Start of STORED DATA
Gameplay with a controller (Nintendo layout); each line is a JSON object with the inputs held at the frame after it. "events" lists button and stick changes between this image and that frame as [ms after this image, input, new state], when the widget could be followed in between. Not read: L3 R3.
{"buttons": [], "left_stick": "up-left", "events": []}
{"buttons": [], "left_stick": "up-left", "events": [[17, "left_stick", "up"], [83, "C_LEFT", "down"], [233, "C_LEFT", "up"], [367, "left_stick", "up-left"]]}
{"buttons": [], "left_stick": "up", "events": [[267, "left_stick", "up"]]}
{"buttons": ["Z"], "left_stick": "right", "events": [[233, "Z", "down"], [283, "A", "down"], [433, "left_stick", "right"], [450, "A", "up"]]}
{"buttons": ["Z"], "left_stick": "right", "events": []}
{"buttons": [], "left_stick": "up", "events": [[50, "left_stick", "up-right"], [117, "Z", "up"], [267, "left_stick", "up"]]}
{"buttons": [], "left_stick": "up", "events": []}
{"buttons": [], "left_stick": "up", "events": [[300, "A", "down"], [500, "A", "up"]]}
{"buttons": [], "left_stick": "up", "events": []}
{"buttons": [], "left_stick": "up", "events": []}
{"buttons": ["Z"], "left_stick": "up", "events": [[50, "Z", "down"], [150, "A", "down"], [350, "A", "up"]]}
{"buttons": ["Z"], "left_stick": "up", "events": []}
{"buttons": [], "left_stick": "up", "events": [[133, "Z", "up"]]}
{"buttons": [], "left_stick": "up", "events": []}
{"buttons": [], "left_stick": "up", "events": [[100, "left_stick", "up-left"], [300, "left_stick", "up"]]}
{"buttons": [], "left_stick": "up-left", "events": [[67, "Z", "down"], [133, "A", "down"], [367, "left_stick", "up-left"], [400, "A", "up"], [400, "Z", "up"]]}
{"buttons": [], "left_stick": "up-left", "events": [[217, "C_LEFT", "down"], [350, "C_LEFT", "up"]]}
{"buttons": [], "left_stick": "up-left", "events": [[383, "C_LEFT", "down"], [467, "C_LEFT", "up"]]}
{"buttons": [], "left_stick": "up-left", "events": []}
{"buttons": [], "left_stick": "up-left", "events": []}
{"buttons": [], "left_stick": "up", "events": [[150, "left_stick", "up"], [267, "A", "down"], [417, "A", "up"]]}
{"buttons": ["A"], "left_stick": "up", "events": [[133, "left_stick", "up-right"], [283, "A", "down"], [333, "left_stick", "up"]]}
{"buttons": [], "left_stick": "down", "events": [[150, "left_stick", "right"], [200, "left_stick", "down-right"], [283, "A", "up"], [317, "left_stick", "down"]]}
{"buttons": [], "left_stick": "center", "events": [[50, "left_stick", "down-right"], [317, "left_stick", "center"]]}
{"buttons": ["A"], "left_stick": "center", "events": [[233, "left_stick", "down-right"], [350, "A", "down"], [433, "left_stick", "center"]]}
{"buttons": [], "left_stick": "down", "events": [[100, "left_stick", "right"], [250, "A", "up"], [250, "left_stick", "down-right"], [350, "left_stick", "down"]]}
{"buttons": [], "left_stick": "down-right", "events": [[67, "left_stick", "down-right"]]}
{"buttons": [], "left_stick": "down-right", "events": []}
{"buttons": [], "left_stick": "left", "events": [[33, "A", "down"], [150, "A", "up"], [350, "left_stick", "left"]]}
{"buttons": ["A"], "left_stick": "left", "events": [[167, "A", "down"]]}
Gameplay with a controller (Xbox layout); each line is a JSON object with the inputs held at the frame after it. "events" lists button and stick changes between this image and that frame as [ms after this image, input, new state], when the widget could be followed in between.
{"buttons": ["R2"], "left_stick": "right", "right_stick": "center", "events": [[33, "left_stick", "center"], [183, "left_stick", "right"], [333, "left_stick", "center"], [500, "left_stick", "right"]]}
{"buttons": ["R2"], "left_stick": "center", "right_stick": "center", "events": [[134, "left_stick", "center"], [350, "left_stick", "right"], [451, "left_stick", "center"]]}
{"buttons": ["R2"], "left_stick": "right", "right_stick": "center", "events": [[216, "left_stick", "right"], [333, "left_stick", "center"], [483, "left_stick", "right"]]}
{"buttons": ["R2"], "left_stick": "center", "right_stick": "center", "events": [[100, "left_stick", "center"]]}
End of STORED DATA
▶ **PROBLEM REQUIREMENTS**:
Output the listing above in full, exactly as written.

▶ **EXERCISE SOLUTION**:
Gameplay with a controller (Nintendo layout); each line is a JSON object with the inputs held at the frame after it. "events" lists button and stick changes between this image and that frame as [ms after this image, input, new state], when the widget could be followed in between. Not read: L3 R3.
{"buttons": [], "left_stick": "up-left", "events": []}
{"buttons": [], "left_stick": "up-left", "events": [[17, "left_stick", "up"], [83, "C_LEFT", "down"], [233, "C_LEFT", "up"], [367, "left_stick", "up-left"]]}
{"buttons": [], "left_stick": "up", "events": [[267, "left_stick", "up"]]}
{"buttons": ["Z"], "left_stick": "right", "events": [[233, "Z", "down"], [283, "A", "down"], [433, "left_stick", "right"], [450, "A", "up"]]}
{"buttons": ["Z"], "left_stick": "right", "events": []}
{"buttons": [], "left_stick": "up", "events": [[50, "left_stick", "up-right"], [117, "Z", "up"], [267, "left_stick", "up"]]}
{"buttons": [], "left_stick": "up", "events": []}
{"buttons": [], "left_stick": "up", "events": [[300, "A", "down"], [500, "A", "up"]]}
{"buttons": [], "left_stick": "up", "events": []}
{"buttons": [], "left_stick": "up", "events": []}
{"buttons": ["Z"], "left_stick": "up", "events": [[50, "Z", "down"], [150, "A", "down"], [350, "A", "up"]]}
{"buttons": ["Z"], "left_stick": "up", "events": []}
{"buttons": [], "left_stick": "up", "events": [[133, "Z", "up"]]}
{"buttons": [], "left_stick": "up", "events": []}
{"buttons": [], "left_stick": "up", "events": [[100, "left_stick", "up-left"], [300, "left_stick", "up"]]}
{"buttons": [], "left_stick": "up-left", "events": [[67, "Z", "down"], [133, "A", "down"], [367, "left_stick", "up-left"], [400, "A", "up"], [400, "Z", "up"]]}
{"buttons": [], "left_stick": "up-left", "events": [[217, "C_LEFT", "down"], [350, "C_LEFT", "up"]]}
{"buttons": [], "left_stick": "up-left", "events": [[383, "C_LEFT", "down"], [467, "C_LEFT", "up"]]}
{"buttons": [], "left_stick": "up-left", "events": []}
{"buttons": [], "left_stick": "up-left", "events": []}
{"buttons": [], "left_stick": "up", "events": [[150, "left_stick", "up"], [267, "A", "down"], [417, "A", "up"]]}
{"buttons": ["A"], "left_stick": "up", "events": [[133, "left_stick", "up-right"], [283, "A", "down"], [333, "left_stick", "up"]]}
{"buttons": [], "left_stick": "down", "events": [[150, "left_stick", "right"], [200, "left_stick", "down-right"], [283, "A", "up"], [317, "left_stick", "down"]]}
{"buttons": [], "left_stick": "center", "events": [[50, "left_stick", "down-right"], [317, "left_stick", "center"]]}
{"buttons": ["A"], "left_stick": "center", "events": [[233, "left_stick", "down-right"], [350, "A", "down"], [433, "left_stick", "center"]]}
{"buttons": [], "left_stick": "down", "events": [[100, "left_stick", "right"], [250, "A", "up"], [250, "left_stick", "down-right"], [350, "left_stick", "down"]]}
{"buttons": [], "left_stick": "down-right", "events": [[67, "left_stick", "down-right"]]}
{"buttons": [], "left_stick": "down-right", "events": []}
{"buttons": [], "left_stick": "left", "events": [[33, "A", "down"], [150, "A", "up"], [350, "left_stick", "left"]]}
{"buttons": ["A"], "left_stick": "left", "events": [[167, "A", "down"]]}
Gameplay with a controller (Xbox layout); each line is a JSON object with the inputs held at the frame after it. "events" lists button and stick changes between this image and that frame as [ms after this image, input, new state], when the widget could be followed in between.
{"buttons": ["R2"], "left_stick": "right", "right_stick": "center", "events": [[33, "left_stick", "center"], [183, "left_stick", "right"], [333, "left_stick", "center"], [500, "left_stick", "right"]]}
{"buttons": ["R2"], "left_stick": "center", "right_stick": "center", "events": [[134, "left_stick", "center"], [350, "left_stick", "right"], [451, "left_stick", "center"]]}
{"buttons": ["R2"], "left_stick": "right", "right_stick": "center", "events": [[216, "left_stick", "right"], [333, "left_stick", "center"], [483, "left_stick", "right"]]}
{"buttons": ["R2"], "left_stick": "center", "right_stick": "center", "events": [[100, "left_stick", "center"]]}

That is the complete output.